• **Requirements**: Quote the lines below word for word, omitting the pictures.

[Dataset items]
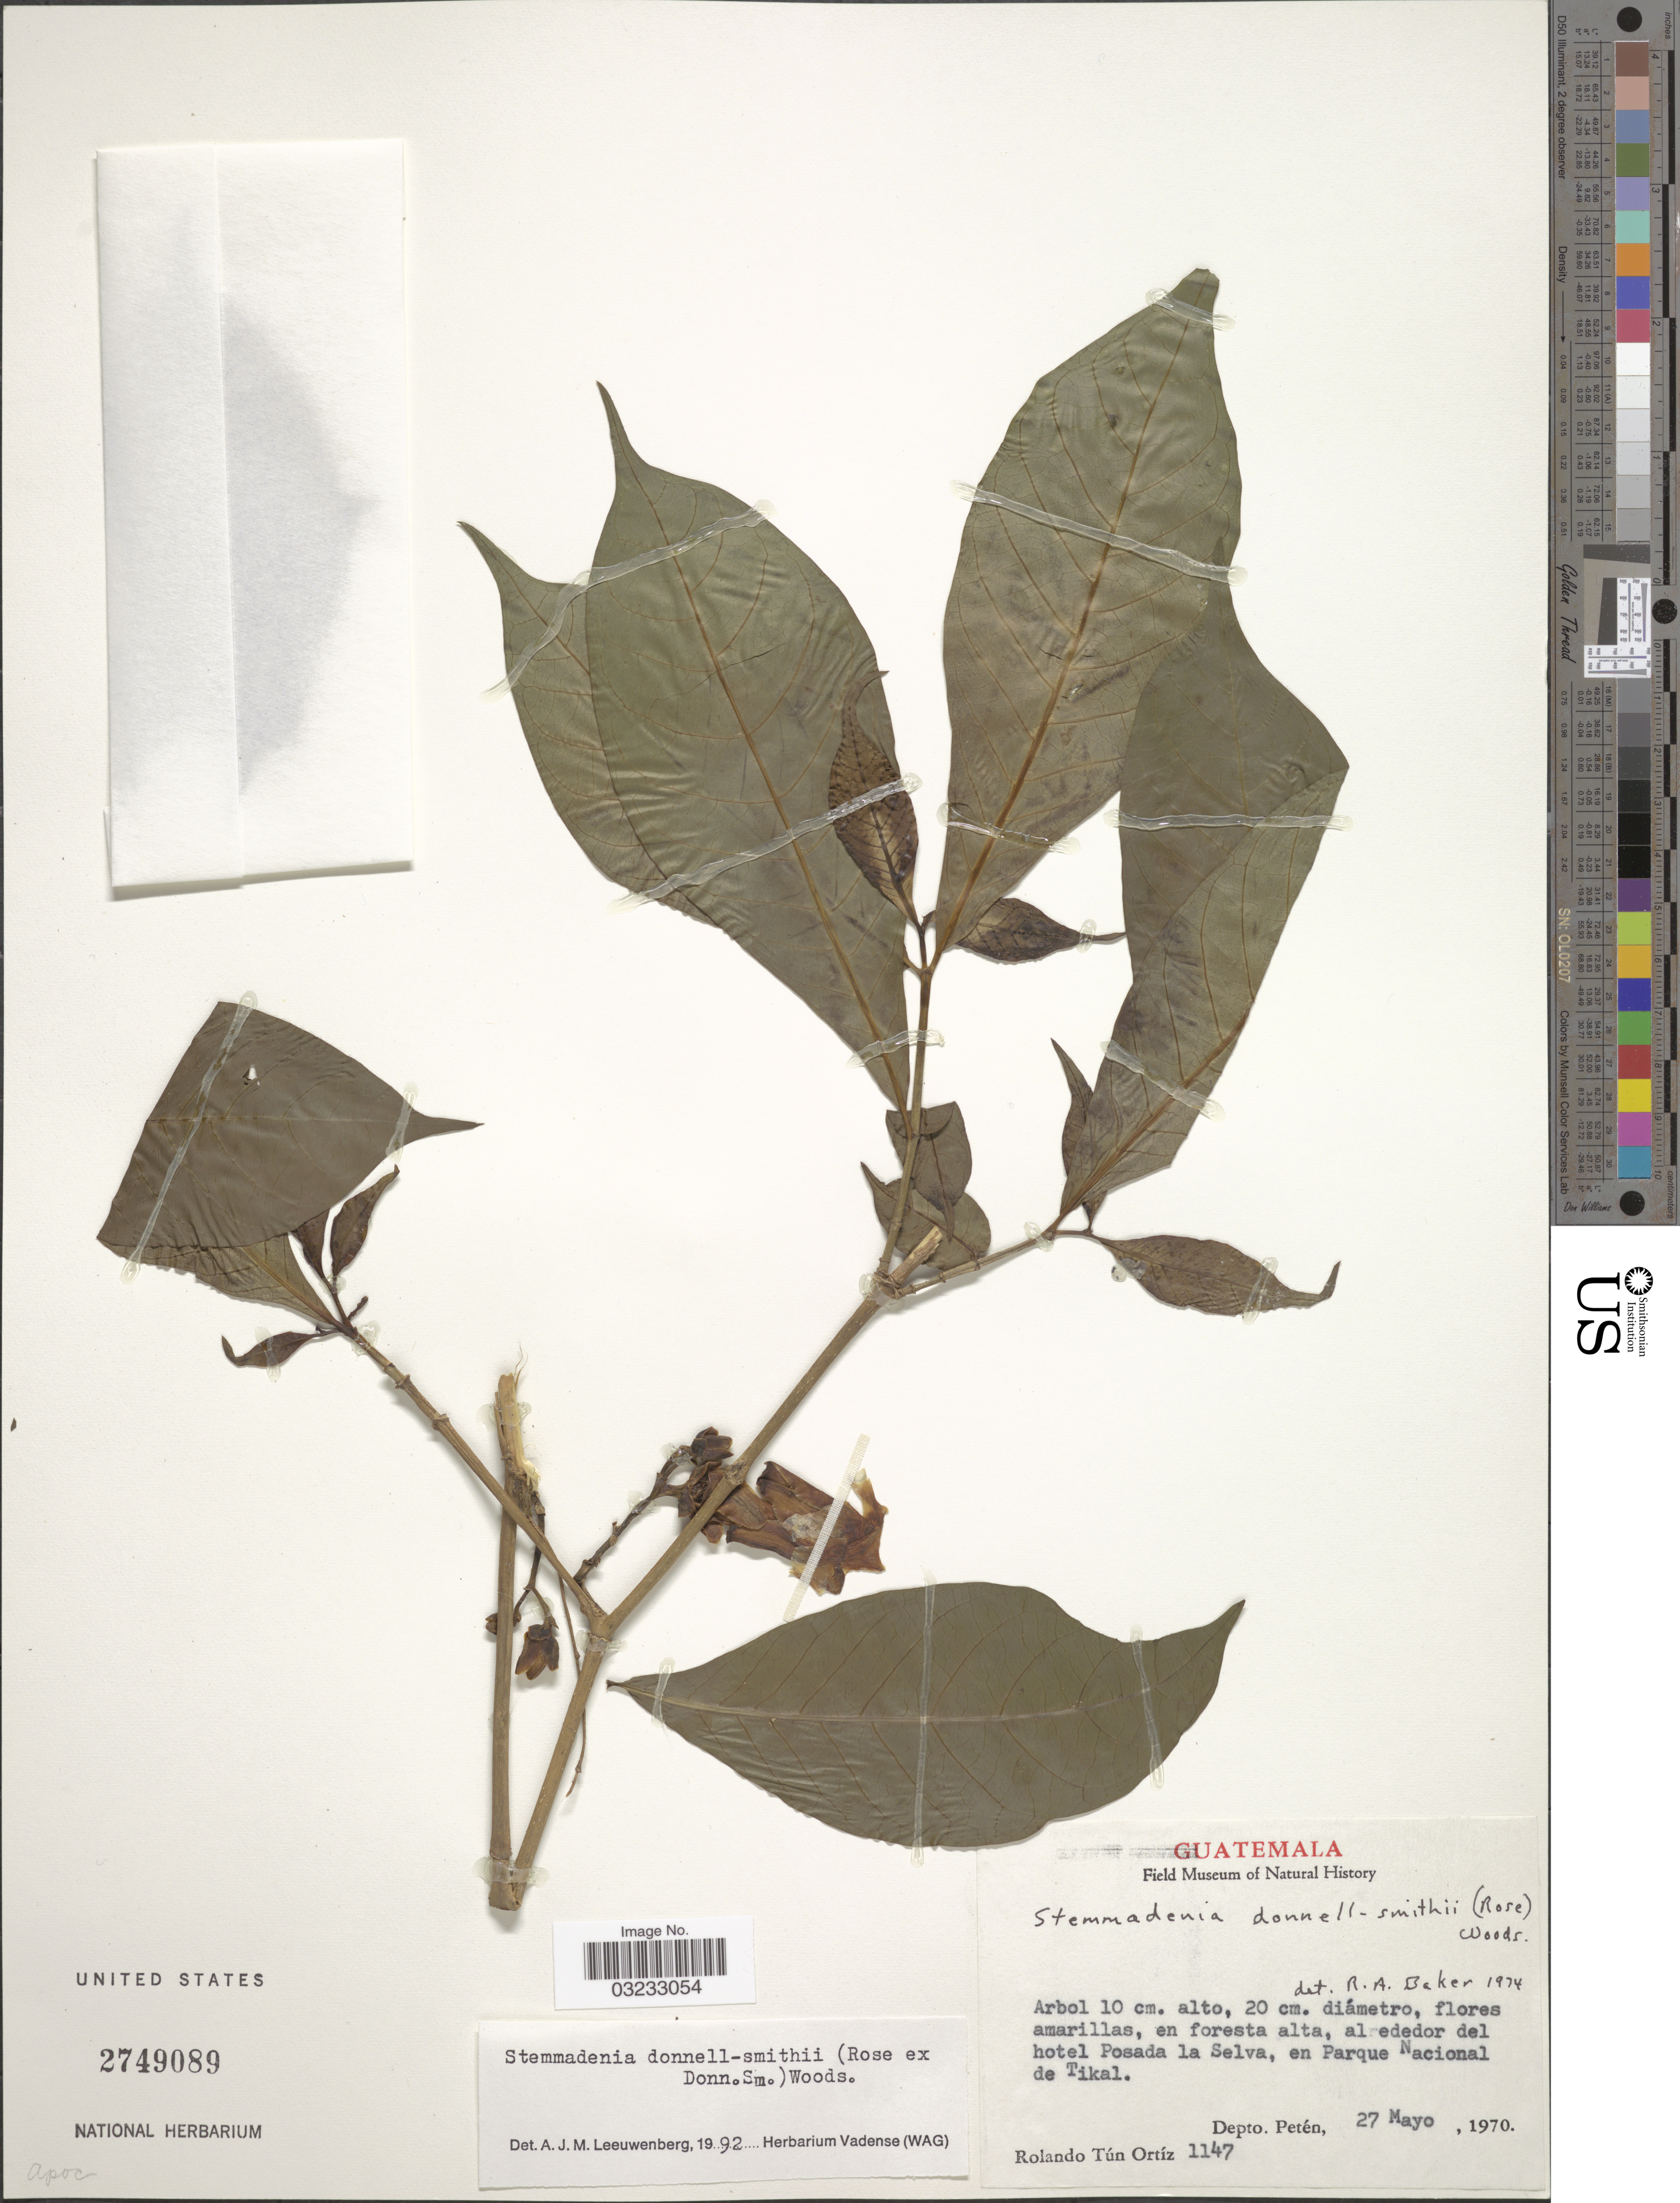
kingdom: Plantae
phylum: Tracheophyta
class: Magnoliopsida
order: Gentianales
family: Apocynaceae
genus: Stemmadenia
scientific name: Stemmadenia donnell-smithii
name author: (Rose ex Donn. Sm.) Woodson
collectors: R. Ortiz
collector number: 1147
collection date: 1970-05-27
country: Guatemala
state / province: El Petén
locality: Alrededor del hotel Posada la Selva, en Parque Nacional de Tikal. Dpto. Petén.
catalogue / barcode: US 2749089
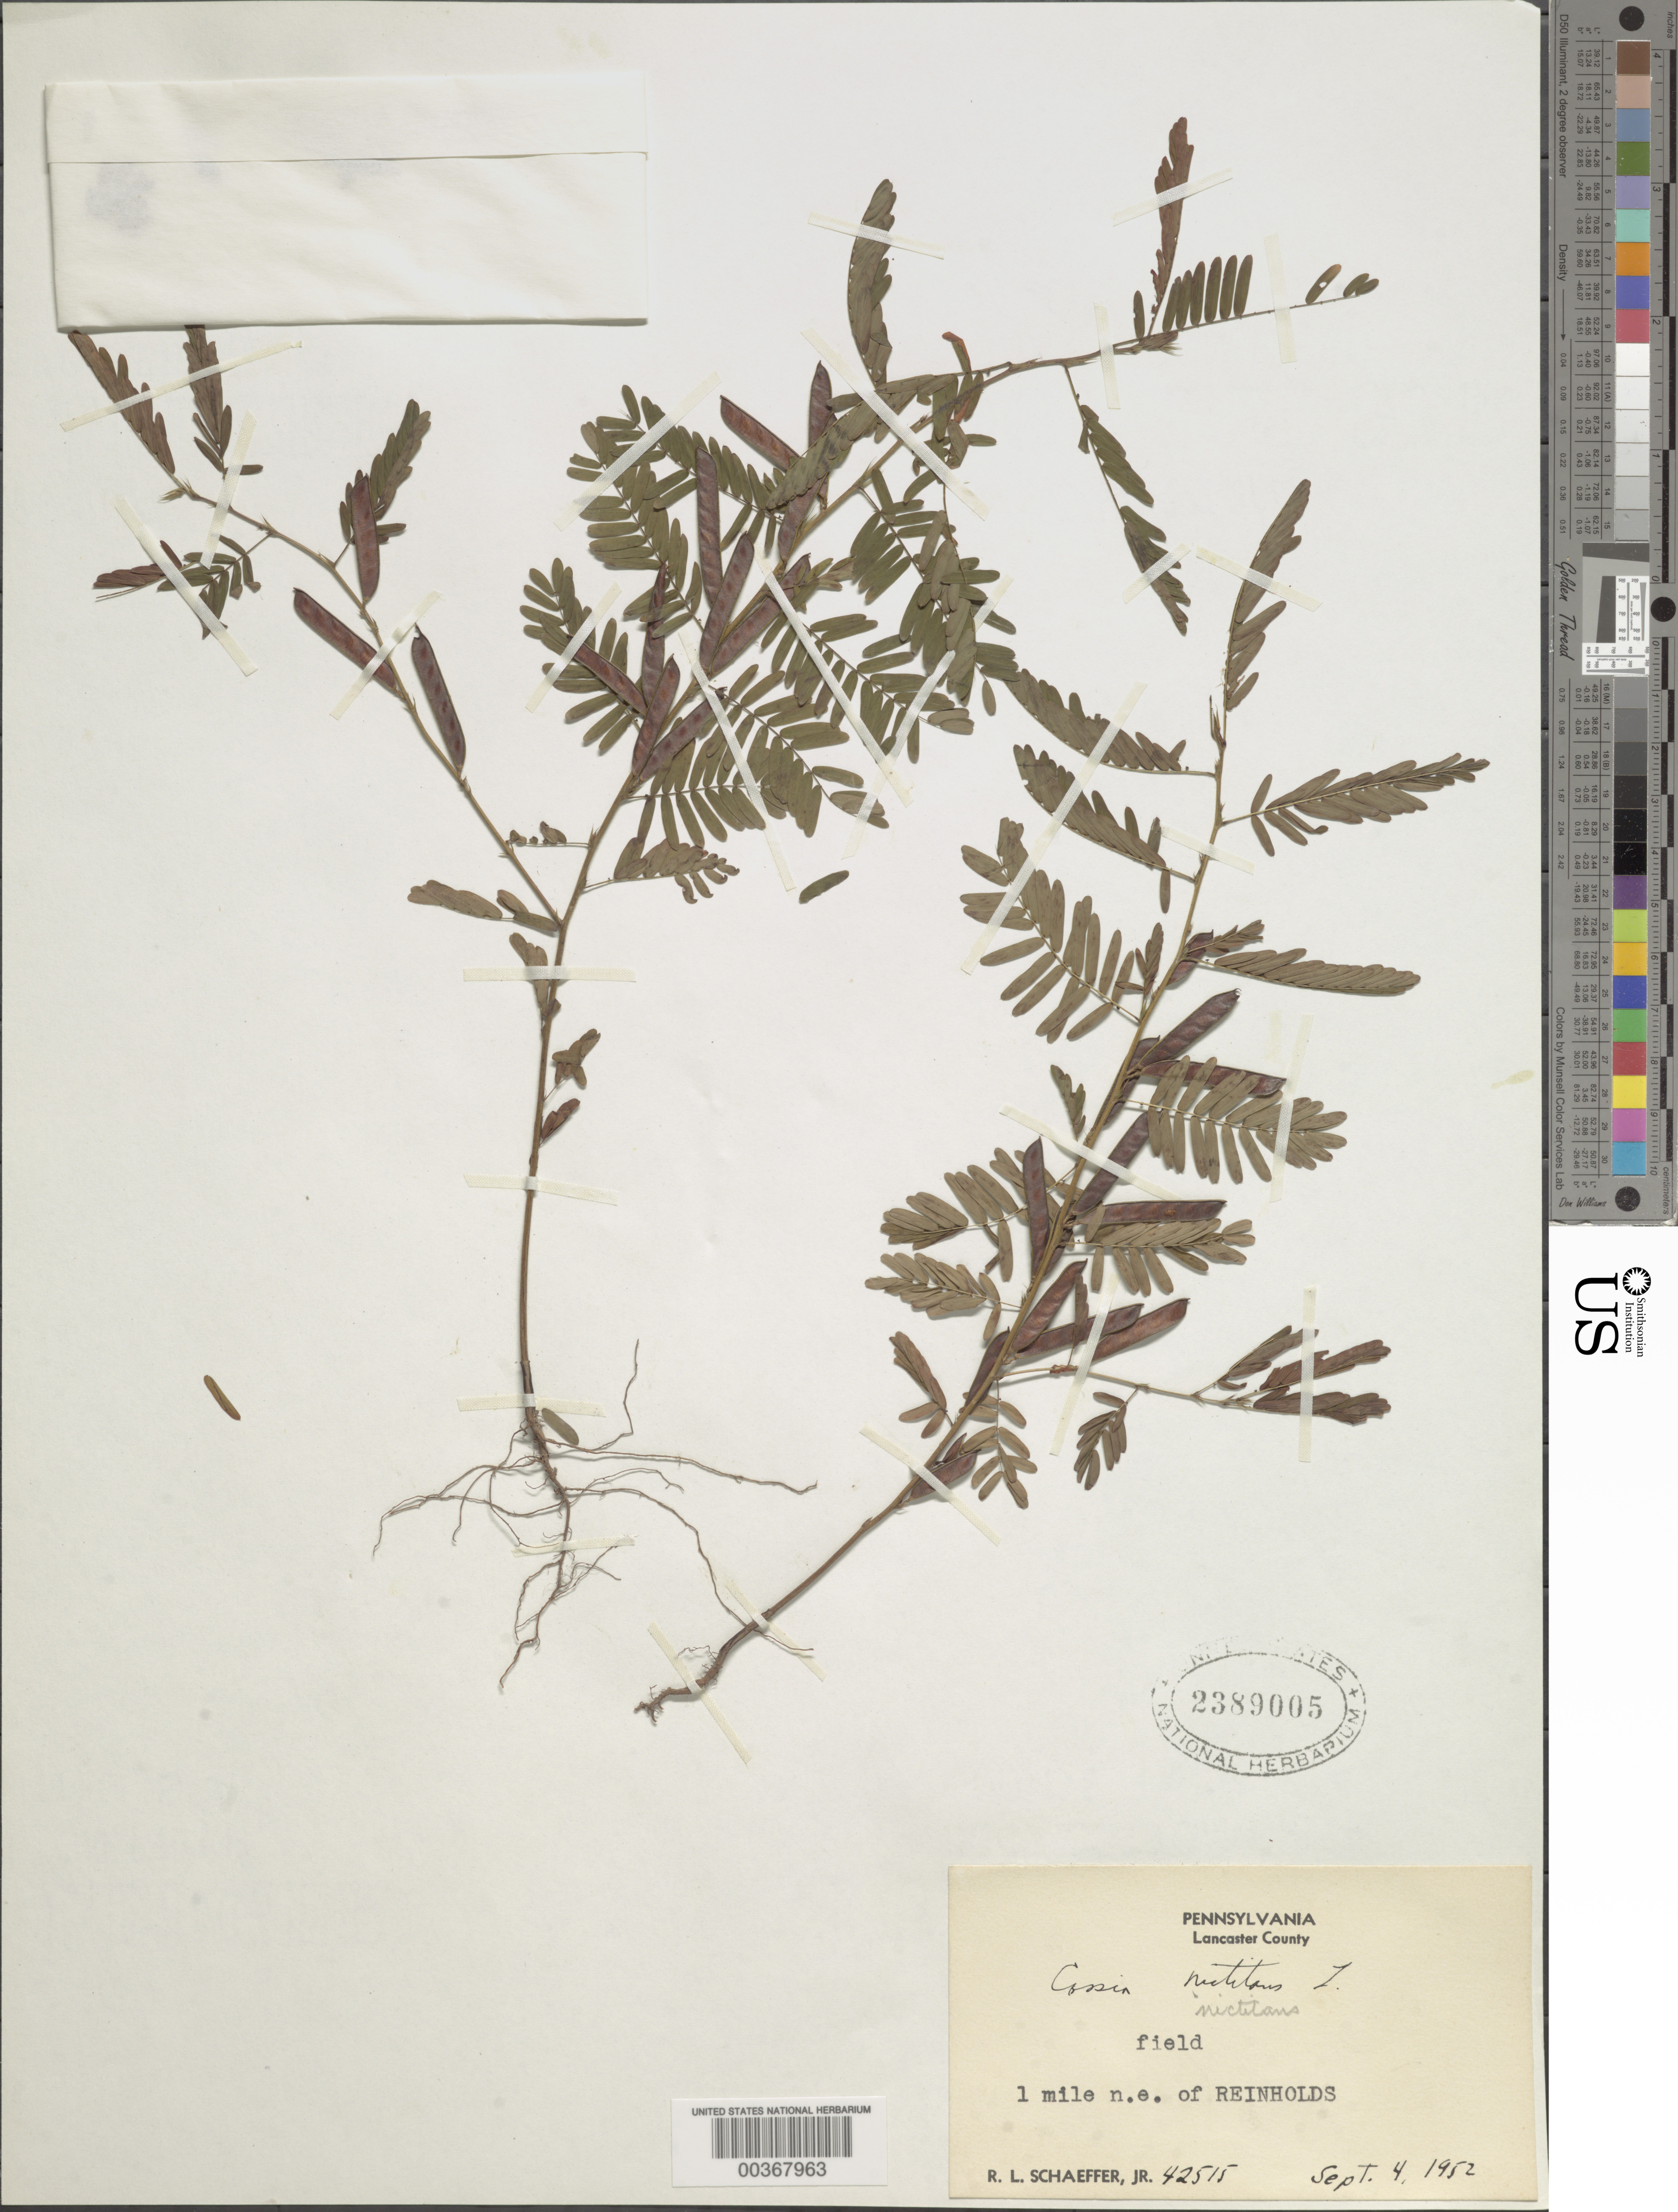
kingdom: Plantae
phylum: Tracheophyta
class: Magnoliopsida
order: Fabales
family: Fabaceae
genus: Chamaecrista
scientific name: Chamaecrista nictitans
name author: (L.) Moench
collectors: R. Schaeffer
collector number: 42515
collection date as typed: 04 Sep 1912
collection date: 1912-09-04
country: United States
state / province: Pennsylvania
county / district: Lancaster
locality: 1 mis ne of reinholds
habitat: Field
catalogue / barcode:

• **Task response**:
kingdom: Plantae
phylum: Tracheophyta
class: Magnoliopsida
order: Gentianales
family: Apocynaceae
genus: Stemmadenia
scientific name: Stemmadenia donnell-smithii
name author: (Rose ex Donn. Sm.) Woodson
collectors: R. Ortiz
collector number: 1147
collection date: 1970-05-27
country: Guatemala
state / province: El Petén
locality: Alrededor del hotel Posada la Selva, en Parque Nacional de Tikal. Dpto. Petén.
catalogue / barcode: US 2749089
kingdom: Plantae
phylum: Tracheophyta
class: Magnoliopsida
order: Fabales
family: Fabaceae
genus: Chamaecrista
scientific name: Chamaecrista nictitans
name author: (L.) Moench
collectors: R. Schaeffer
collector number: 42515
collection date as typed: 04 Sep 1912
collection date: 1912-09-04
country: United States
state / province: Pennsylvania
county / district: Lancaster
locality: 1 mis ne of reinholds
habitat: Field
catalogue / barcode:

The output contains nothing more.